Por último, quisiera cerrar esta entrevista con una pregunta más personal. En El cuerpo en que nací aludes reiteradamente a las metamorfosis que atraviesas: los cambios corporales y hormonales, los cambios en las ciudades en las que viviste (México, Francia), la vida con tus padres y luego con tu abuela, el cambio de idiomas entre un país y otro en la adolescencia, tu conexión con la comunidad magrebí en Francia y luego con los franceses adinerados en el DF a tu retorno, etc. Al leer reiteradamente la palabra metamorfosis en El cuerpo en que nací, evidentemente uno piensa en La metamorfosis de Kafka. ¿Tú te has sentido así, un poco como Gregorio Samsa, en la sociedad mexicana o en alguno de los otros espacios donde te ha tocado vivir?

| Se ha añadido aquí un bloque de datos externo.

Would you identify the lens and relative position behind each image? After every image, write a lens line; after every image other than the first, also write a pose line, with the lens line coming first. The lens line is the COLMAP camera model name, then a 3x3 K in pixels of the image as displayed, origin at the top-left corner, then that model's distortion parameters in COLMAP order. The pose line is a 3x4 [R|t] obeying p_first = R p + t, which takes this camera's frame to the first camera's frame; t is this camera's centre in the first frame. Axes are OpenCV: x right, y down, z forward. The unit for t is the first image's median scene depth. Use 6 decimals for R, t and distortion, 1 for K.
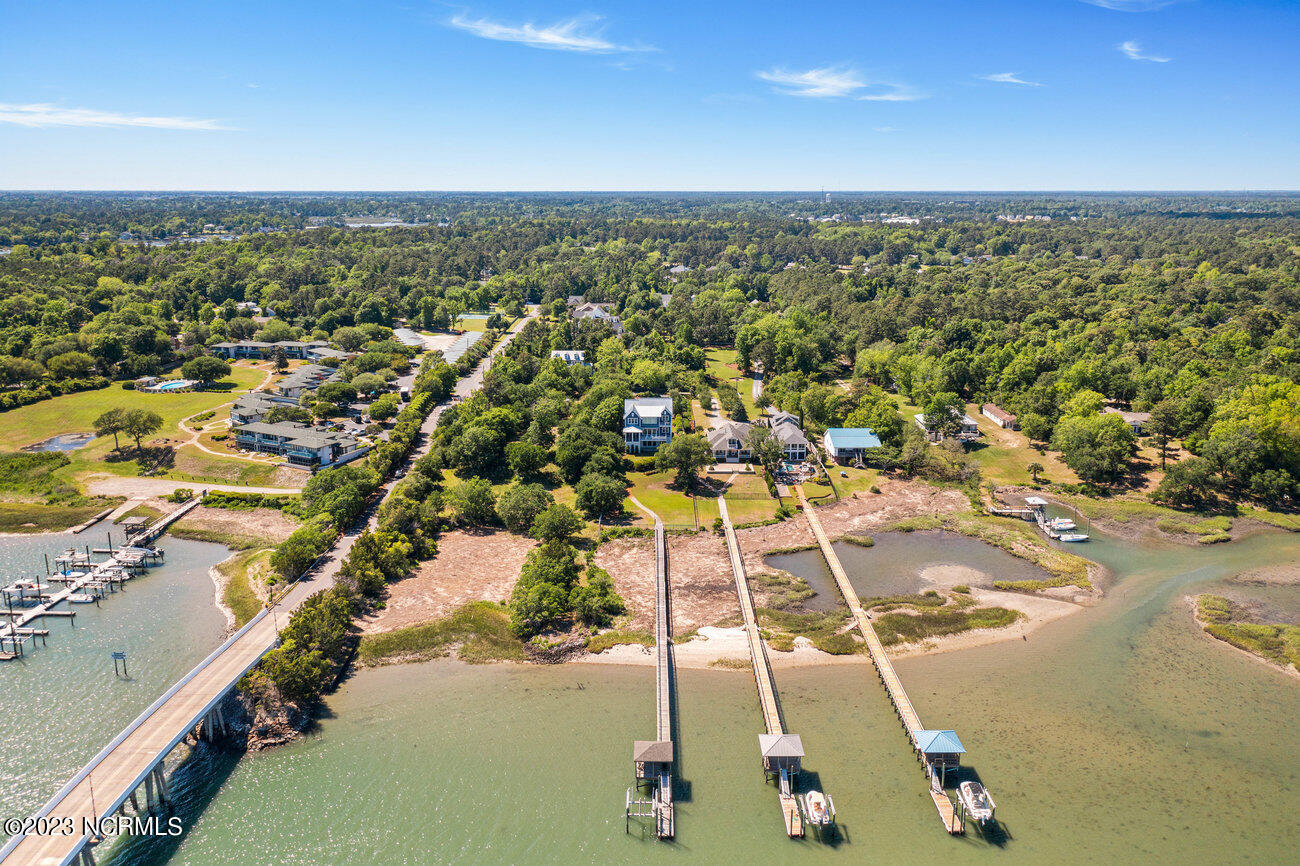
lens RADIAL K [[1029.5, 0, 650.0], [0, 1029.5, 433.0], [0, 0, 1]] dist [0.014242, 0.005677]
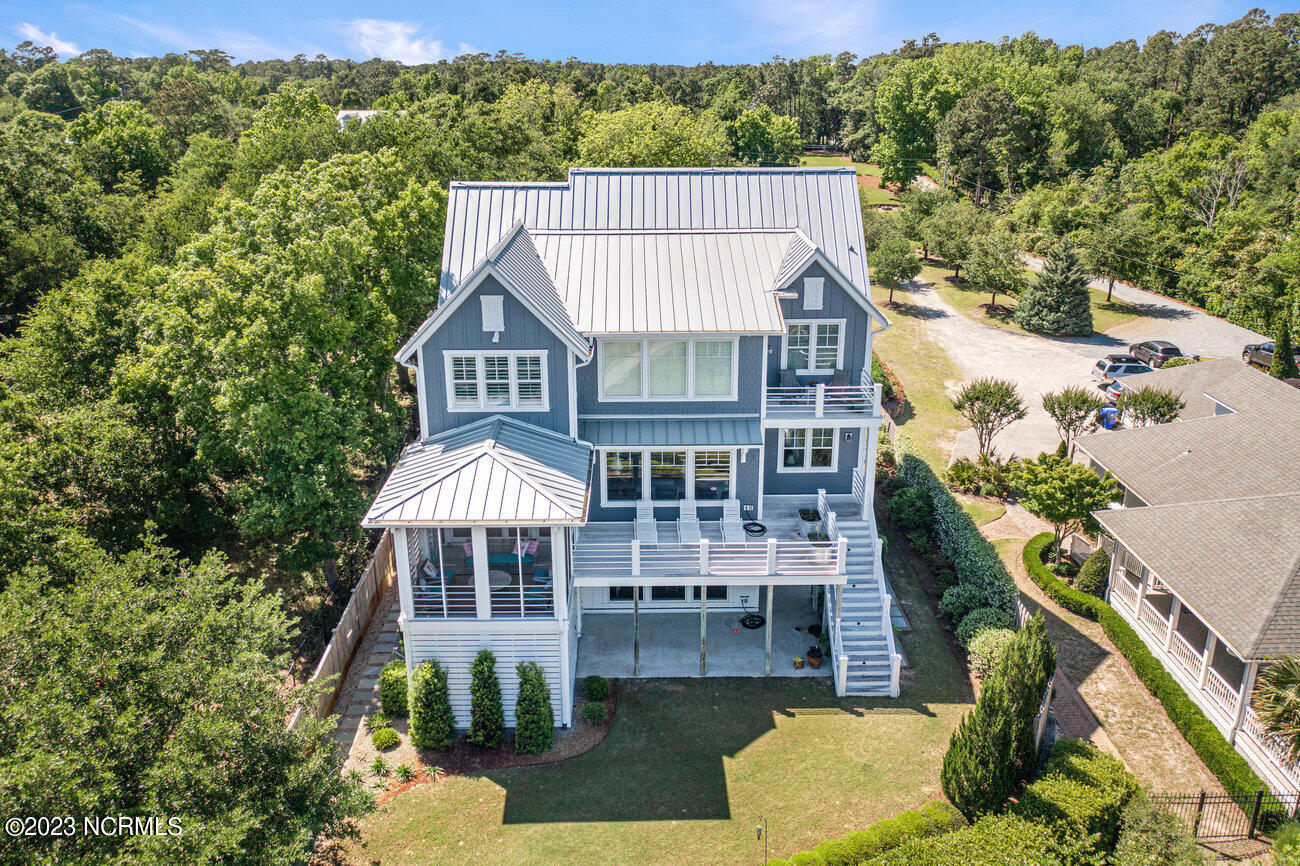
lens RADIAL K [[1029.5, 0, 650.0], [0, 1029.5, 433.0], [0, 0, 1]] dist [0.014242, 0.005677]
pose [[0.999872, -0.012661, 0.009766, -0.003300], [0.011615, 0.994859, 0.100601, -0.016159], [-0.010989, -0.100475, 0.994879, 0.900178]]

Mi reflexión acerca de los trilobites y de este tipo de insectos viene del apodo o «nombre de cariño» que me dio mi madre a los dos años de edad: cucaracha. De ahí también mi interés tan grande por La metamorfosis, donde Kafka no dice el nombre del insecto, pero con el que me identifiqué de inmediato por el aislamiento que mencionas con toda razón, así como por el rechazo que el narrador sentía y que este tipo de animales genera en los demás. Un día me enteré de que las cucarachas resistían a todos los embates y que podían vivir en condiciones en las que otros animales no podrían ni soñando. Son sobrevivientes aguerridas con una larga historia, una historia de mutación, de adaptaciones constantes a su entorno y que descienden de unos de los animales más antiguos que se conocen sobre la tierra: los trilobites.

¿Estás trabajando en algún nuevo proyecto del que te gustaría contarnos?
Está en imprenta un libro sobre Octavio Paz y su idea de la libertad. También estoy terminando una novela de la que no puedo contar mucho, excepto que otra vez se sitúa en varias ciudades del mundo y tiene dos narradores.


Carolyn Wolfenzon (Lima, 1975). Ensayista y profesora en Bowdoin College (Maine).